Investors continued to add to reflation trades that were reinvigorated last week when President Donald Trump indicated details on his pro-growth policies were imminent.
US stocks rose, the dollar strengthened and bonds retreated before data this week provide detail on the strength of US consumer prices. Speeches from a range of Federal Reserve officials will provide clues on how the central bank factors promised increases in government spending into its thinking on monetary policy. Commodities advanced as iron ore surged with copper. Crude slipped.
A rebound in the latter half of last week saw some of this year’s angst recede after a crescendo of speculation that the so-called Trump reflation trade was withering. Stock investors pushed the S&P 500 Index higher for a third week, while Trump’s promise of a “phenomenal” tax plan snapped the longest losing streak for the Bloomberg Dollar Spot Index since 2010. “We see equities as better positioned in 2017,” according to a report jointly-authored by Mihir Worah, chief investment officer for asset allocation at Pacific Investment Management Co. The bond giant’s Total Return Fund trimmed holdings of U.S. government debt to the lowest since September. “Protectionism and a fiscal boost, combined with a US economy operating close to full employment, raise the possibility of higher inflation and larger inflation surprises.”

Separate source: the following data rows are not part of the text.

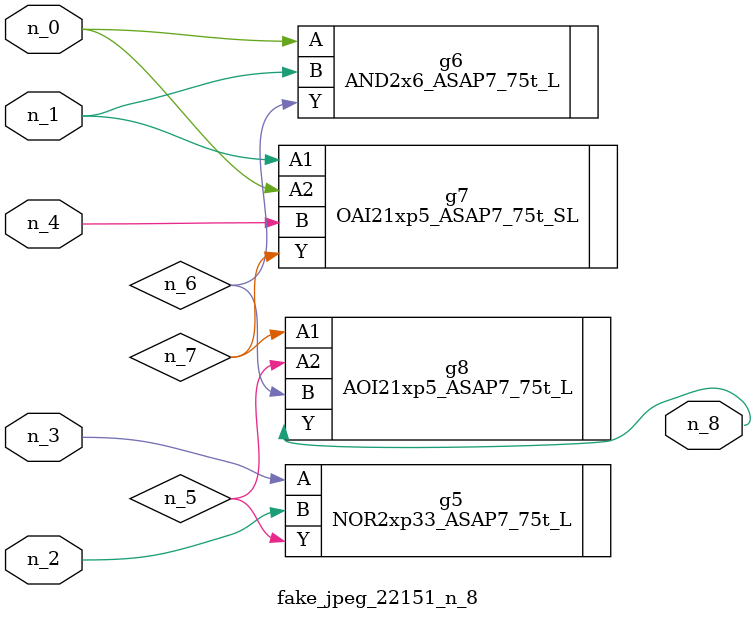
<source format=v>
module fake_jpeg_22151_n_8 (n_3, n_2, n_1, n_0, n_4, n_8);

input n_3;
input n_2;
input n_1;
input n_0;
input n_4;

output n_8;

wire n_6;
wire n_5;
wire n_7;

NOR2xp33_ASAP7_75t_L g5 ( 
.A(n_3),
.B(n_2),
.Y(n_5)
);

AND2x6_ASAP7_75t_L g6 ( 
.A(n_0),
.B(n_1),
.Y(n_6)
);

OAI21xp5_ASAP7_75t_SL g7 ( 
.A1(n_1),
.A2(n_0),
.B(n_4),
.Y(n_7)
);

AOI21xp5_ASAP7_75t_L g8 ( 
.A1(n_7),
.A2(n_5),
.B(n_6),
.Y(n_8)
);


endmodule
</source>
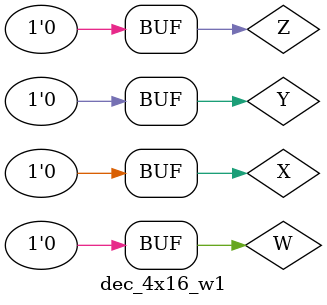
<source format=v>
`timescale 1ns / 1ps


module dec_4x16_w1;

	// Inputs
	reg X;
	reg Y;
	reg Z;
	reg W;

	// Outputs
	wire [15:0] D;

	// Instantiate the Unit Under Test (UUT)
	dec_4x16_w_fault1 uut (
		.D(D), 
		.X(X), 
		.Y(Y), 
		.Z(Z), 
		.W(W)
	);

	initial begin
		// Initialize Inputs
		X = 0;
		Y = 0;
		Z = 0;
		W = 0;

		// Wait 100 ns for global reset to finish
		#100;
        
		// Add stimulus here

	end
      
endmodule


</source>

What’s coming up in the markets:
Inflation will be back on the radar for most investors this week, with CPI numbers from the UK due Tuesday and data from the US coming on Wednesday. Fed Chair Janet Yellen faces Congress for two days of testimony this week and the dollar could rally if she suggests a March increase is still in the cards, Bloomberg strategists said.
Here are the main market moves on Monday:
The S&P 500 Index rose 0.4 percent to a record 2,325.47 at 10:17 a.m. in New York. The measure capped a third weekly gain after Trump said he’d soon unveil details of his tax plan. The MSCI All-Country World Index climbed 0.4 percent, to the highest level since May 2015. The Stoxx Europe 600 added 0.9 percent, heading for a fifth straight gain for the longest winning streak of the year. Commodities producers rose the most, adding to Friday’s rally.

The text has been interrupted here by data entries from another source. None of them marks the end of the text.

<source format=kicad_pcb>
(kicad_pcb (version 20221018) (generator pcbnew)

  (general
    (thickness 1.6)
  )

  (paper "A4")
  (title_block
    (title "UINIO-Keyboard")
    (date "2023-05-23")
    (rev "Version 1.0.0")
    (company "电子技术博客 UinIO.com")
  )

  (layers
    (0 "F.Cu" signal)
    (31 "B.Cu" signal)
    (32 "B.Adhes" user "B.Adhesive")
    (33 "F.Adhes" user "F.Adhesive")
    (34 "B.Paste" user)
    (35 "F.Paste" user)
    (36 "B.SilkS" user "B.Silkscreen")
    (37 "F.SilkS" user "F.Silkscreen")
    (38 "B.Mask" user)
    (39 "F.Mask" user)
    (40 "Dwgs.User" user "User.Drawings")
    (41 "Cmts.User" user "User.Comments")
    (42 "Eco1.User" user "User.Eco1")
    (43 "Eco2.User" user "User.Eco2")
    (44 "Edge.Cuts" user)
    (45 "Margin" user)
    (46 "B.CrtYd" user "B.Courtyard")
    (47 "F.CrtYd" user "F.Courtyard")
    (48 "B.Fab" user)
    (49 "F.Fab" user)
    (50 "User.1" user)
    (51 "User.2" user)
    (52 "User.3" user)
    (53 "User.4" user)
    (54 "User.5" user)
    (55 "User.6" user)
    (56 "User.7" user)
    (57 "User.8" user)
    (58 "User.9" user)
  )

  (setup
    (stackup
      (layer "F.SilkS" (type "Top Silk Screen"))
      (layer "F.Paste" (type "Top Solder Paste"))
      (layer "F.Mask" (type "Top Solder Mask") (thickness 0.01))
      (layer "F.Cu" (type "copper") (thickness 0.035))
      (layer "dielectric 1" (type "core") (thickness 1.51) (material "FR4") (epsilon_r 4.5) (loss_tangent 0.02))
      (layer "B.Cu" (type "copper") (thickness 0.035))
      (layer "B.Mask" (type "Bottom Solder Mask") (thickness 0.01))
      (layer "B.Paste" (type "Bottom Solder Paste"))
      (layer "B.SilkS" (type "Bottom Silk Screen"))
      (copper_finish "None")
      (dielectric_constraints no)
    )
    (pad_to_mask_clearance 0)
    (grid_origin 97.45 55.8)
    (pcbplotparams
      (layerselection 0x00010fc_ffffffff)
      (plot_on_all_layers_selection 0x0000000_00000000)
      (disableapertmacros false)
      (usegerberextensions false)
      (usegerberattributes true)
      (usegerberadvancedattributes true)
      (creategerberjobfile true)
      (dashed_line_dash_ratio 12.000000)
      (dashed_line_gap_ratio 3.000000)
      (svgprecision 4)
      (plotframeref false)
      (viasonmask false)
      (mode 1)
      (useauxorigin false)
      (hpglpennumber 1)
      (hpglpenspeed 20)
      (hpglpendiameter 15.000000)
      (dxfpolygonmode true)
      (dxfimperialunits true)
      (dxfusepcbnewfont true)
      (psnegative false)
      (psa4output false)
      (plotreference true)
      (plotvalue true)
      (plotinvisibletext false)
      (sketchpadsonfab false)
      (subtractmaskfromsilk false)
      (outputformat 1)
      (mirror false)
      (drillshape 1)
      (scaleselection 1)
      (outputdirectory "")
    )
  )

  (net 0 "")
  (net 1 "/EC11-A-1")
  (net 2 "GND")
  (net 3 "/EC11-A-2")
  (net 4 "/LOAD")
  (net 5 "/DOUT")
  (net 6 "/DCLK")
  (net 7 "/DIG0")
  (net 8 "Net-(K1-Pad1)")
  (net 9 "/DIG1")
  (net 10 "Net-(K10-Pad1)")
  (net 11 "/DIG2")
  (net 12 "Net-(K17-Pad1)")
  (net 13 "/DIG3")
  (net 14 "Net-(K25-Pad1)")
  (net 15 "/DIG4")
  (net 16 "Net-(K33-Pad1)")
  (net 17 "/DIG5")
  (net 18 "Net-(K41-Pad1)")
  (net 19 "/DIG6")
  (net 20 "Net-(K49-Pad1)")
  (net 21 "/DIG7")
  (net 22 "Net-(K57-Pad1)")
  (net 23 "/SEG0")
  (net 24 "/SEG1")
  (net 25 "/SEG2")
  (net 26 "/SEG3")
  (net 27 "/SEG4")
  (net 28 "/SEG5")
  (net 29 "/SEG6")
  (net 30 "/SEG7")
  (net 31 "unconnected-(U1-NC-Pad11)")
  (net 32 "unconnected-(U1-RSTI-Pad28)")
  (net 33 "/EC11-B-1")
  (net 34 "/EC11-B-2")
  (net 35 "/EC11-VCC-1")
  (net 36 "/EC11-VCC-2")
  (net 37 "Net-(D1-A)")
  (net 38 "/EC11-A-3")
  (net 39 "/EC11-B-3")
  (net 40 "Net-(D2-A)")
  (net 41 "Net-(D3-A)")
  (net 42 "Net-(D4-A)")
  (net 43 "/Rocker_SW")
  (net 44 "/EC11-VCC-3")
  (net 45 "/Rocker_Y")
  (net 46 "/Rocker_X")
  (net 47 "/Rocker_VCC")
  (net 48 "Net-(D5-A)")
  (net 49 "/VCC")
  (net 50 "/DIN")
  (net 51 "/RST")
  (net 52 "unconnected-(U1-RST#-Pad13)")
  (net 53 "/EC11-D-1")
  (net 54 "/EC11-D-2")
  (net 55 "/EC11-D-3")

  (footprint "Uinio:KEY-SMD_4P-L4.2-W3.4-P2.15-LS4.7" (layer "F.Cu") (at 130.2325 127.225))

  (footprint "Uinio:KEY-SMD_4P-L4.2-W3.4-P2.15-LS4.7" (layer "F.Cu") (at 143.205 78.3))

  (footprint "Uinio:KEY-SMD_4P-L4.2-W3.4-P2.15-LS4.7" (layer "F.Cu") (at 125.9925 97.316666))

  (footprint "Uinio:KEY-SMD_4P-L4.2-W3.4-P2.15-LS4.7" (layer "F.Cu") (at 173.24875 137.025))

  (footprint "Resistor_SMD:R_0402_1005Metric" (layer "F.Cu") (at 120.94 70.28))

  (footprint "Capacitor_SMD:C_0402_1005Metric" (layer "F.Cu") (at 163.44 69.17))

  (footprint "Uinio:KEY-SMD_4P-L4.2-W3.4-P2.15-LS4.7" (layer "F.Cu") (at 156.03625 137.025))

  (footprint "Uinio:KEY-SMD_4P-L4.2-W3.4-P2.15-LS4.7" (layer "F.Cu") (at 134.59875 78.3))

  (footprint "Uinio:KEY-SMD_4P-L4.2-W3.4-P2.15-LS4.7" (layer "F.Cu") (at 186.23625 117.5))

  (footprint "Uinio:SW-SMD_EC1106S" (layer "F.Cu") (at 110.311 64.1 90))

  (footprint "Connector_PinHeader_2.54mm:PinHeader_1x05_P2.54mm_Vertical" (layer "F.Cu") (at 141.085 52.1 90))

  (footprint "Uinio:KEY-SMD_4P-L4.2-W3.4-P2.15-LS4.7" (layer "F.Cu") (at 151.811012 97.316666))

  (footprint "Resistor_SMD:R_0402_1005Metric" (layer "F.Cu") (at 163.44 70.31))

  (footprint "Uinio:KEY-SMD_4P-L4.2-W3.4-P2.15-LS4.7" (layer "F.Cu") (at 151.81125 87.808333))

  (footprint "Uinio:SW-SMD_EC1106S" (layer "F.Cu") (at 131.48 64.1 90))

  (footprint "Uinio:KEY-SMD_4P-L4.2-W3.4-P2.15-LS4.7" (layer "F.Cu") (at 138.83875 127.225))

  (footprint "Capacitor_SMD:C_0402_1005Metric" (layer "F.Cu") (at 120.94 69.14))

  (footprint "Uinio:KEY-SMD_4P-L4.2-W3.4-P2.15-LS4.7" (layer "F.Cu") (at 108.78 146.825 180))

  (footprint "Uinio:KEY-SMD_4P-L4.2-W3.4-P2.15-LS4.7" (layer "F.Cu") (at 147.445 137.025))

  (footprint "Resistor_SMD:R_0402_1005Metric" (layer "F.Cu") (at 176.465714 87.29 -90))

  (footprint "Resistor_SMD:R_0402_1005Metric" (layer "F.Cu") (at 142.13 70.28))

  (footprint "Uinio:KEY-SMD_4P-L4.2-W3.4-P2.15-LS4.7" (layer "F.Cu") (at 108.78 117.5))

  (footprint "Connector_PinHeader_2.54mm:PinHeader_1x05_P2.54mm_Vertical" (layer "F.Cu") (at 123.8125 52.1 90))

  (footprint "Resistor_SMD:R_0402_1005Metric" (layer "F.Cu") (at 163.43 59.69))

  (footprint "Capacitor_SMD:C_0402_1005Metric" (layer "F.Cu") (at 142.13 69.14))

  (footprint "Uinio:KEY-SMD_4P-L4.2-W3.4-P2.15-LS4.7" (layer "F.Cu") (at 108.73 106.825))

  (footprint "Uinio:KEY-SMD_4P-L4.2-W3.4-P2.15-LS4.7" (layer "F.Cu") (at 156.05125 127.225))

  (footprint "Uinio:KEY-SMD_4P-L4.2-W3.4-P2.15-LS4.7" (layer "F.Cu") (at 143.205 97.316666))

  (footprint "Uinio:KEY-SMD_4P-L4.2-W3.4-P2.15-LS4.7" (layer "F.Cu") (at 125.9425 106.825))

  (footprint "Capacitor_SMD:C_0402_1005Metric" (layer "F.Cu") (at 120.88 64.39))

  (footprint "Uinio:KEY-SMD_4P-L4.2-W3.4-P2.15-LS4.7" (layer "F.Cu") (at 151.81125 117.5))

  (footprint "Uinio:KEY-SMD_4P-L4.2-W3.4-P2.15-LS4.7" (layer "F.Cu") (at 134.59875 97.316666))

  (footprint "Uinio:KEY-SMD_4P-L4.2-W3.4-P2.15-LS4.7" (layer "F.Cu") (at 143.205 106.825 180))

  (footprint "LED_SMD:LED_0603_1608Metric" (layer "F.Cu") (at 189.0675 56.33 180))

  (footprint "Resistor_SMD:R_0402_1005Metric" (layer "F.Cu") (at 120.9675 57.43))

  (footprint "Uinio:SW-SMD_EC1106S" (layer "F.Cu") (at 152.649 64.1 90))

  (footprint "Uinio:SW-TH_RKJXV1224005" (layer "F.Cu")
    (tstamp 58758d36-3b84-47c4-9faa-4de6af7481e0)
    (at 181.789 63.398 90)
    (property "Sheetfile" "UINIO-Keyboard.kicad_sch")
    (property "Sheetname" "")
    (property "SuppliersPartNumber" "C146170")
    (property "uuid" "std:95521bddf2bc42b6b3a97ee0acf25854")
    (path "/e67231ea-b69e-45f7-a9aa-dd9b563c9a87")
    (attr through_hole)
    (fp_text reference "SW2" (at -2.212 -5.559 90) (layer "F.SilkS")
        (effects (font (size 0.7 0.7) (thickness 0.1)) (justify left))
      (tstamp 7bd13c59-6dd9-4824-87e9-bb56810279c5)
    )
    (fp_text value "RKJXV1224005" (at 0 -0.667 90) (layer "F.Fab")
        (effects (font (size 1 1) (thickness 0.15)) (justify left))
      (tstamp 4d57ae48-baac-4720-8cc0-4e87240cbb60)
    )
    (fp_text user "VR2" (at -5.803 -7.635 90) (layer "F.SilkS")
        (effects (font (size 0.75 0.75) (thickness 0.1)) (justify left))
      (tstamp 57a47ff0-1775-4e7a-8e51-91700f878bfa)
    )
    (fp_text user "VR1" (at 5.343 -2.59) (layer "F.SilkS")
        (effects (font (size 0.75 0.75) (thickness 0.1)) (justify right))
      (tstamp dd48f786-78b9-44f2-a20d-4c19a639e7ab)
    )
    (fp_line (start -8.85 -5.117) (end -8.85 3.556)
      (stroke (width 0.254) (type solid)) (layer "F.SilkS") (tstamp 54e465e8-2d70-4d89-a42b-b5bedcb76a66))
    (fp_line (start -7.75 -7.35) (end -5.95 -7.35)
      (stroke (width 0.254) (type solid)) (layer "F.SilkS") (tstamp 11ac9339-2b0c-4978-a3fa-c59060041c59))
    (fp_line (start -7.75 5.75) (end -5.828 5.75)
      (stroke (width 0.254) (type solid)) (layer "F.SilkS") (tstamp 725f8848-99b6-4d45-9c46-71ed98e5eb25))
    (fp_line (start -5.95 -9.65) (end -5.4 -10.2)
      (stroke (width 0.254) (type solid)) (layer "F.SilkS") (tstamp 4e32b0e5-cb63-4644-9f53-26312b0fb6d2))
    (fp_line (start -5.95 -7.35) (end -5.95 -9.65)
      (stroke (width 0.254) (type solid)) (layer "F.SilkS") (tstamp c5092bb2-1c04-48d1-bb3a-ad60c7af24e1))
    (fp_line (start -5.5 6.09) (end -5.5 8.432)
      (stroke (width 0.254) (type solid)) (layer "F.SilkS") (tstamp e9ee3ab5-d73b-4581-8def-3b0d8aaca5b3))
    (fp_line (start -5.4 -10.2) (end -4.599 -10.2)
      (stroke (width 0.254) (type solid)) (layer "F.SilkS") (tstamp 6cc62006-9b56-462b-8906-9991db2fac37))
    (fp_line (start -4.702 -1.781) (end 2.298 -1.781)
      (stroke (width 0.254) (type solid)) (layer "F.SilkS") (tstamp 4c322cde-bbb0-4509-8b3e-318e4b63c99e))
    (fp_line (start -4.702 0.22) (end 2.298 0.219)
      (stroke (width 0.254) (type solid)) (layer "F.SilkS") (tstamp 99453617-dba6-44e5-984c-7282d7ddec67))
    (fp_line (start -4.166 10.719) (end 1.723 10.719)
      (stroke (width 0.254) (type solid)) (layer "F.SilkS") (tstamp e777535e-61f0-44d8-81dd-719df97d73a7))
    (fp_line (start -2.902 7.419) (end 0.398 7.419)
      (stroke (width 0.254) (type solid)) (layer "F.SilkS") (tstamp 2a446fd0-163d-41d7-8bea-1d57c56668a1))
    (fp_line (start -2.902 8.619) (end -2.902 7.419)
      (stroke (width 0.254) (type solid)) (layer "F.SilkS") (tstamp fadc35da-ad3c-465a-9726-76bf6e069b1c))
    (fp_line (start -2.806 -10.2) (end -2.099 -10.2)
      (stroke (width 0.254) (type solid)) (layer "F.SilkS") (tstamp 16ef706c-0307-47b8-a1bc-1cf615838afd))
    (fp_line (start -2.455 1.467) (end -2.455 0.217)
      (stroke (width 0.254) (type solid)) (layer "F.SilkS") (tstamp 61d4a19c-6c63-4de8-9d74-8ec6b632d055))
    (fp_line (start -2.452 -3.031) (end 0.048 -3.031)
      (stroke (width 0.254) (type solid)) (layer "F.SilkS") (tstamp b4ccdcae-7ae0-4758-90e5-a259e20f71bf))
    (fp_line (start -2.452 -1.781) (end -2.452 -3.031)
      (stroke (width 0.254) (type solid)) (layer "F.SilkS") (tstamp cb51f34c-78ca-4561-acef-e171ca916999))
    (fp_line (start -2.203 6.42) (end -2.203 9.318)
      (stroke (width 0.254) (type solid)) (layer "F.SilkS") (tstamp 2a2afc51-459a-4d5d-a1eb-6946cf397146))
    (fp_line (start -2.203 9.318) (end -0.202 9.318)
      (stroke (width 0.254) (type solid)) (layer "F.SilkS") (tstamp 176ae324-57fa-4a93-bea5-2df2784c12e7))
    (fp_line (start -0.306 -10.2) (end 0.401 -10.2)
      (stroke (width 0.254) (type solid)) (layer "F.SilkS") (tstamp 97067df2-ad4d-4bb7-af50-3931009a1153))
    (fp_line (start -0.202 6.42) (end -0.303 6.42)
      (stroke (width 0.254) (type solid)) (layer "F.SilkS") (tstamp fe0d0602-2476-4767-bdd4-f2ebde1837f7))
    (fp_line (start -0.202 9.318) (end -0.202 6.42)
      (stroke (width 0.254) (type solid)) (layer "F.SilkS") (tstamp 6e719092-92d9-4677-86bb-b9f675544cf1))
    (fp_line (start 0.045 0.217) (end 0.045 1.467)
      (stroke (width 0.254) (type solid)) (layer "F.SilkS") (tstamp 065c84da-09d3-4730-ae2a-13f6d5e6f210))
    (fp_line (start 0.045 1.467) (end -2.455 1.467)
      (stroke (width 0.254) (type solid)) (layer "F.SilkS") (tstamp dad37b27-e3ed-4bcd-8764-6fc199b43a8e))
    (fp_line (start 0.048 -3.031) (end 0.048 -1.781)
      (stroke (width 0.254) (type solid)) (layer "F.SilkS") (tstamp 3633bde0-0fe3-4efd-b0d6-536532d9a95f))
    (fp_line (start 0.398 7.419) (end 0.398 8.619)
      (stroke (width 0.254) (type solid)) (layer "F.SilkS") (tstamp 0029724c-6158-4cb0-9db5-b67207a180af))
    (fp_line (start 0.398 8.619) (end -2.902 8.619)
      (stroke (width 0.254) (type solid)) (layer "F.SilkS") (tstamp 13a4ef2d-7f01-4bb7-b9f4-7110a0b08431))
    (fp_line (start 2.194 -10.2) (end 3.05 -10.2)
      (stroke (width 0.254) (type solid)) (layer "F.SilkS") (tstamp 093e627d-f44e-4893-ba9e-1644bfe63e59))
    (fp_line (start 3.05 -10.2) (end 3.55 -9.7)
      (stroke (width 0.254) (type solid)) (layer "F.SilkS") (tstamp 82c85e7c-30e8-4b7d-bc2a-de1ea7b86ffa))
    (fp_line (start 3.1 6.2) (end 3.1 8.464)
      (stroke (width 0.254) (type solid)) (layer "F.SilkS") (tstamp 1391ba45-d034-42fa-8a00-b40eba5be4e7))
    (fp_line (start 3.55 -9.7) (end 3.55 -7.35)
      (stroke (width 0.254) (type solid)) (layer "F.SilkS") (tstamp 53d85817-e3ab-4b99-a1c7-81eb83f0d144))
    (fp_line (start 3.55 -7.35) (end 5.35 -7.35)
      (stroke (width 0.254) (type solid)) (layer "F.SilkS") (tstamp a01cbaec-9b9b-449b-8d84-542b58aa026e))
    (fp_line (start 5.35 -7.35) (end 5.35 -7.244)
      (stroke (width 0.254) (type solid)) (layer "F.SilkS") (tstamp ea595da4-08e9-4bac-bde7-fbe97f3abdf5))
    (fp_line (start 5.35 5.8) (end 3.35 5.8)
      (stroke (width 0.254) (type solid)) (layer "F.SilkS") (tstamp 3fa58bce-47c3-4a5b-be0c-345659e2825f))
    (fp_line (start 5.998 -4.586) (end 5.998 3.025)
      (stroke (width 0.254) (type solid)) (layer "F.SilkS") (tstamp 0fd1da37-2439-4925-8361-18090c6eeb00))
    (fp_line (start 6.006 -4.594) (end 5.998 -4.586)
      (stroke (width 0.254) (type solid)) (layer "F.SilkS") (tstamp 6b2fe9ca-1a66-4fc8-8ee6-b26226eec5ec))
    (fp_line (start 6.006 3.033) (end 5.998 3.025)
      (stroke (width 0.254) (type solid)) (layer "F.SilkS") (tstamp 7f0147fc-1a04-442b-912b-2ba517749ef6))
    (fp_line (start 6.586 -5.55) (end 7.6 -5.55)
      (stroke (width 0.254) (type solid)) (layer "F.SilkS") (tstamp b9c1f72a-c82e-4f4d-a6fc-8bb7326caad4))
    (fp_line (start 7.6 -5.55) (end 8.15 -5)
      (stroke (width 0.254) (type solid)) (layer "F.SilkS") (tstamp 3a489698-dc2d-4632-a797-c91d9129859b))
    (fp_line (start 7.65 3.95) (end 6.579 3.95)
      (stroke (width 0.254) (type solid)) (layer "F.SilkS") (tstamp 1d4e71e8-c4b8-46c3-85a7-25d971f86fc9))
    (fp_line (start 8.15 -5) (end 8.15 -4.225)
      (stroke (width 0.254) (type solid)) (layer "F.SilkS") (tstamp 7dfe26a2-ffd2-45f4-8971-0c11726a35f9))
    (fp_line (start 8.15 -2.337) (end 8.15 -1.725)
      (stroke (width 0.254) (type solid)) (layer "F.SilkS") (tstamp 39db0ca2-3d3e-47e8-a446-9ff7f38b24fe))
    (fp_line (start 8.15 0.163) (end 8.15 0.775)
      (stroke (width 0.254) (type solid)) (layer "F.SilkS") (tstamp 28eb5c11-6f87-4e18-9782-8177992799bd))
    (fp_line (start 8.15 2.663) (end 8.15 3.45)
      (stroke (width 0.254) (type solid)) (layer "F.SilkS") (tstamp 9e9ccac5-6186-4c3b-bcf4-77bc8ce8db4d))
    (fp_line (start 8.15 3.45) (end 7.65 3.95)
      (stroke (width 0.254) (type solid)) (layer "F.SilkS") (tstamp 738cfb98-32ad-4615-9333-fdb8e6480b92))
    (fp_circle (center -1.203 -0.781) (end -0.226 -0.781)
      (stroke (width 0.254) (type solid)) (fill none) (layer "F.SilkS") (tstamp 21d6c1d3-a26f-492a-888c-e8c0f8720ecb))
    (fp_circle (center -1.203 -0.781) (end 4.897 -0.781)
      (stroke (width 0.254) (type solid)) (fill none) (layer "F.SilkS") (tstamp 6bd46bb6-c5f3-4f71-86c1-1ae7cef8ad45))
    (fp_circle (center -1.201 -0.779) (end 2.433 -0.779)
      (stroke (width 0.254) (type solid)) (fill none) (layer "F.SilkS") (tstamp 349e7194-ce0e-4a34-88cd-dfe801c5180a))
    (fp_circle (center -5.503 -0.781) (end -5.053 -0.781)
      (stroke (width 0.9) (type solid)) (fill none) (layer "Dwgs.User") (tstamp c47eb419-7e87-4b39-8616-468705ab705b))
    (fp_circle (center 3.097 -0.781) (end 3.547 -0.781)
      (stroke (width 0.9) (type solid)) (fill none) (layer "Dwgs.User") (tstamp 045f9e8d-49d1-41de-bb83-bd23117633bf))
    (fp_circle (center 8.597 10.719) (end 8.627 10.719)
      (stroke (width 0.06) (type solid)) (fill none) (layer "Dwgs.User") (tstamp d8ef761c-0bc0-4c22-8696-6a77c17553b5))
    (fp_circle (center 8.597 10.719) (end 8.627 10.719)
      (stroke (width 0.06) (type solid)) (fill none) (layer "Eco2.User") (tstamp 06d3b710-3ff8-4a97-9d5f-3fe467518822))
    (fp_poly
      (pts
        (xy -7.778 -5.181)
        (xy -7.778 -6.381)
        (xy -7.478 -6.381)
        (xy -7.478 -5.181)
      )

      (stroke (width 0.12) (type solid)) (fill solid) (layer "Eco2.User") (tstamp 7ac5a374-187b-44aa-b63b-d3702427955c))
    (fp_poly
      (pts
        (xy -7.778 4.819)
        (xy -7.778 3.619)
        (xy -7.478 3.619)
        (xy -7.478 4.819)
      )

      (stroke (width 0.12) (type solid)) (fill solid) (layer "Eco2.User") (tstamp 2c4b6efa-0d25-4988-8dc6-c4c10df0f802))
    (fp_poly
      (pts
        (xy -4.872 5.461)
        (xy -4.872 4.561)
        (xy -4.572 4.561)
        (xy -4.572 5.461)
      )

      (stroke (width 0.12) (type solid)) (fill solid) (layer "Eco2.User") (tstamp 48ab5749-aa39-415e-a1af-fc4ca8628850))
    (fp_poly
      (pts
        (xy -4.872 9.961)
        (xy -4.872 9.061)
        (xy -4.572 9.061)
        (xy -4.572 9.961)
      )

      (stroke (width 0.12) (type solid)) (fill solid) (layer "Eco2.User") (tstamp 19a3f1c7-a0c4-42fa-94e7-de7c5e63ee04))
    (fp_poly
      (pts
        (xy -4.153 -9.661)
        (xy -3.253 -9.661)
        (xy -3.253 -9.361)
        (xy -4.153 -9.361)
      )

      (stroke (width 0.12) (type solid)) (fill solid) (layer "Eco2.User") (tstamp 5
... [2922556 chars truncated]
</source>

The Bloomberg Dollar Index gained 0.2 percent after last week’s 0.7 percent advance. The yen slid the most among major currencies, weakening 0.5 percent to 113.817 per dollar, after its biggest weekly decline since mid-December. The euro weakened 0.2 percent to $1.0619.
The yield on 10-year Treasury notes added three basis points to 2.44 percent. Traders are pricing in a 32 percent chance that the Fed lifts rates at its March 15 meeting. European government bonds were mixed after the European Commission boosted its outlook for euro-area inflation. The rate will average 1.7 percent in 2017, 0.3 points higher than previously forecast, but still below the European Central Bank’s goal, the commission said. The yield on 10-year German benchmarks increased one basis point to 0.33 percent.
Iron ore gained 4.9 percent Monday. The raw material used to make steel is trading at the highest in more than two years, climbing 16 percent over the past five sessions. Copper added 0.7 percent, extending Friday’s jump that was the largest since 2013 on the London Metal Exchange. The metal has rallied 11 percent this year. Crude snapped a three-day gain on signs that OPEC’s production cuts will stimulate a recovery in U.S. production.